* Problem details
Of the entries below, repeat exactly only those lines from the one containing "hfov_deg: 93.3" through the last line, with pictures omitted.

---------- Data to process ----------

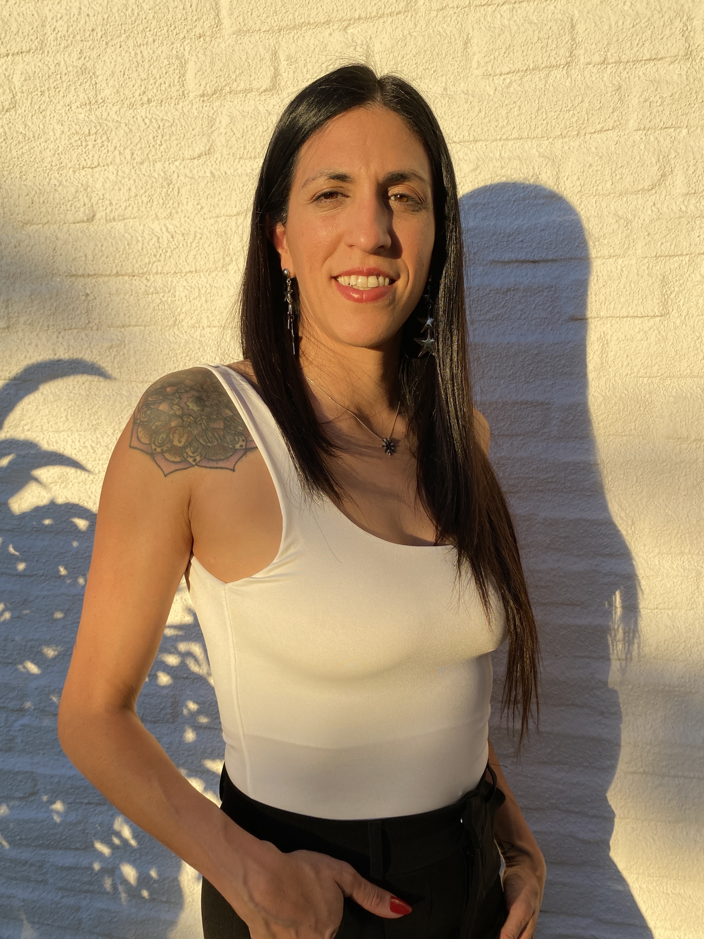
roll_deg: +0.7
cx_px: 352
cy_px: 470
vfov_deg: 67.3
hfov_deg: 53.1
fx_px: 705
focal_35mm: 26
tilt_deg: -8.0
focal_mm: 4.25
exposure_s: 1/1300
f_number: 1.8
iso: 32
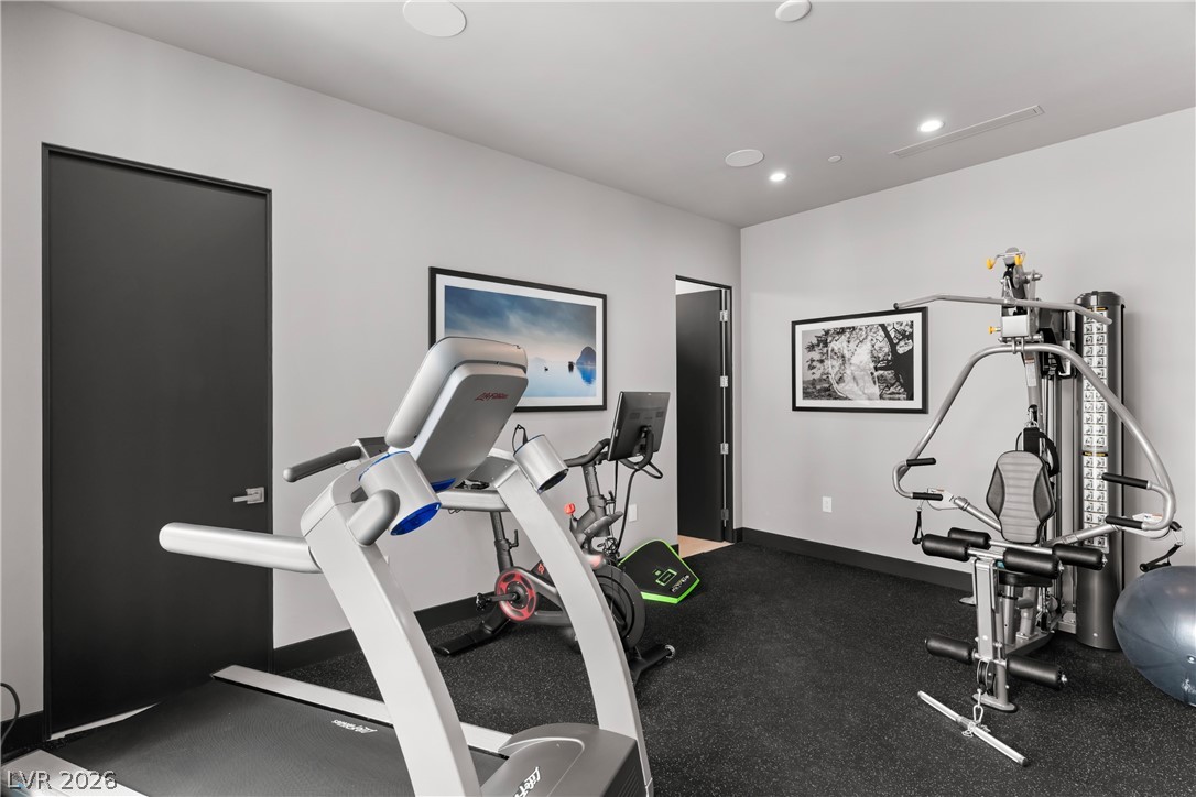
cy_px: 398
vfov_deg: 70.4
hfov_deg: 93.3
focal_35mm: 17
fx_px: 565
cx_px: 598
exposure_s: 1/5
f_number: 8
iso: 250
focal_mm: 17
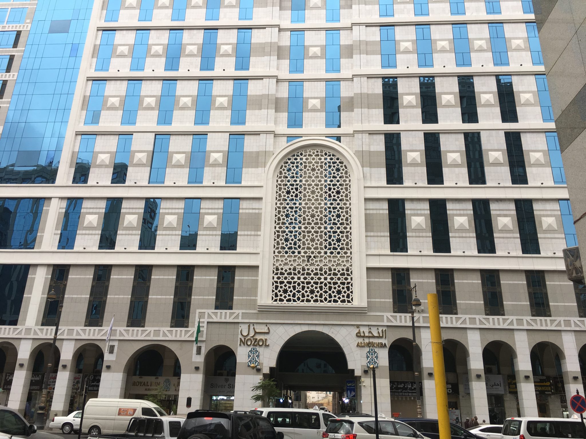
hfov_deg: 61.7
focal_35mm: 29
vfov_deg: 48.2
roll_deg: -1.2
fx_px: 491
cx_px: 293
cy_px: 220
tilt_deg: +23.1
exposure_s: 1/561
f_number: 2.2
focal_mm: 4.15
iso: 25
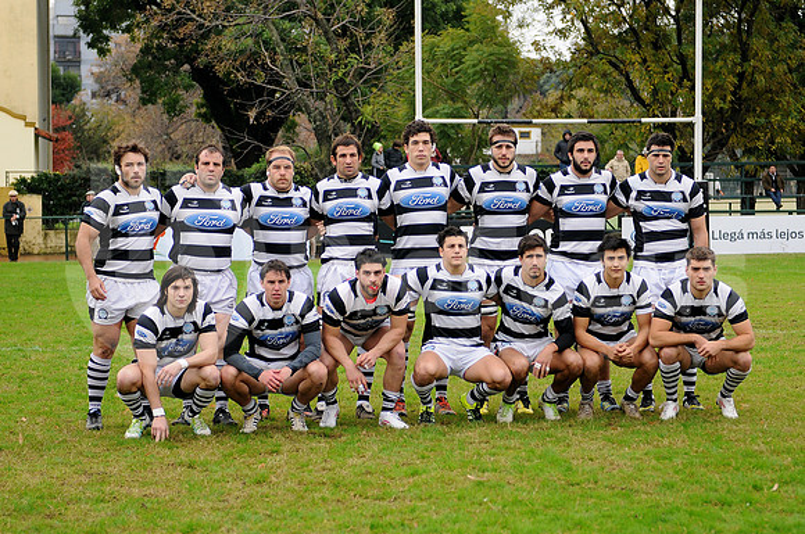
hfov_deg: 24.6
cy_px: 267
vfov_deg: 16.5
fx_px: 1842
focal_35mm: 82
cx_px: 402
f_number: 2.8
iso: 500
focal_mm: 55
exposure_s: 1/500
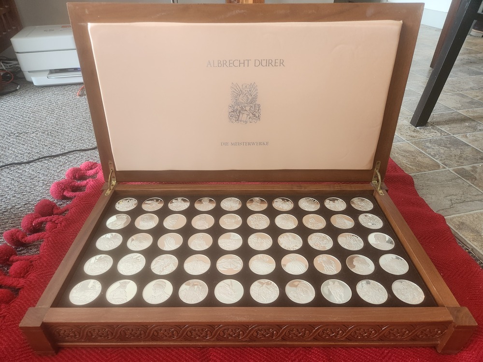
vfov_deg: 58.9
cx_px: 242
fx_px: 321
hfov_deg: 73.9
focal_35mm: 23
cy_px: 181
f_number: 1.8
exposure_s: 1/120
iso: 400
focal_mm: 5.4
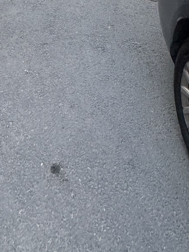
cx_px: 96
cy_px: -113
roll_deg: -2.6
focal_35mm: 48
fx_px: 349
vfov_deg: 28.3
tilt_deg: -7.1
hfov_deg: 30.3
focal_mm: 2.22
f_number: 2.2
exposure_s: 1/120
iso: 40
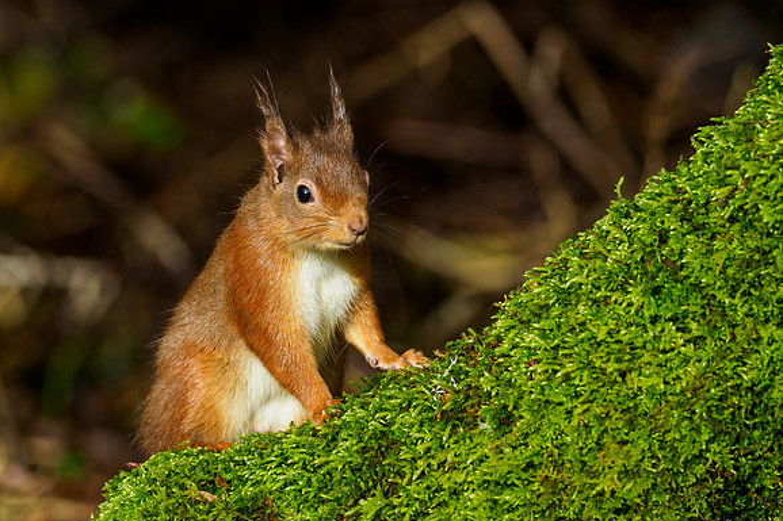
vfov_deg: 1.7
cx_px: 313
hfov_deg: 2.6
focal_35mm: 788
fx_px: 17133
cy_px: 218
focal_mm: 300
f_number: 4
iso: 200
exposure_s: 1/640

----------

* Reply to the exercise
hfov_deg: 93.3
focal_35mm: 17
fx_px: 565
cx_px: 598
exposure_s: 1/5
f_number: 8
iso: 250
focal_mm: 17
hfov_deg: 61.7
focal_35mm: 29
vfov_deg: 48.2
roll_deg: -1.2
fx_px: 491
cx_px: 293
cy_px: 220
tilt_deg: +23.1
exposure_s: 1/561
f_number: 2.2
focal_mm: 4.15
iso: 25
hfov_deg: 24.6
cy_px: 267
vfov_deg: 16.5
fx_px: 1842
focal_35mm: 82
cx_px: 402
f_number: 2.8
iso: 500
focal_mm: 55
exposure_s: 1/500
vfov_deg: 58.9
cx_px: 242
fx_px: 321
hfov_deg: 73.9
focal_35mm: 23
cy_px: 181
f_number: 1.8
exposure_s: 1/120
iso: 400
focal_mm: 5.4
cx_px: 96
cy_px: -113
roll_deg: -2.6
focal_35mm: 48
fx_px: 349
vfov_deg: 28.3
tilt_deg: -7.1
hfov_deg: 30.3
focal_mm: 2.22
f_number: 2.2
exposure_s: 1/120
iso: 40
vfov_deg: 1.7
cx_px: 313
hfov_deg: 2.6
focal_35mm: 788
fx_px: 17133
cy_px: 218
focal_mm: 300
f_number: 4
iso: 200
exposure_s: 1/640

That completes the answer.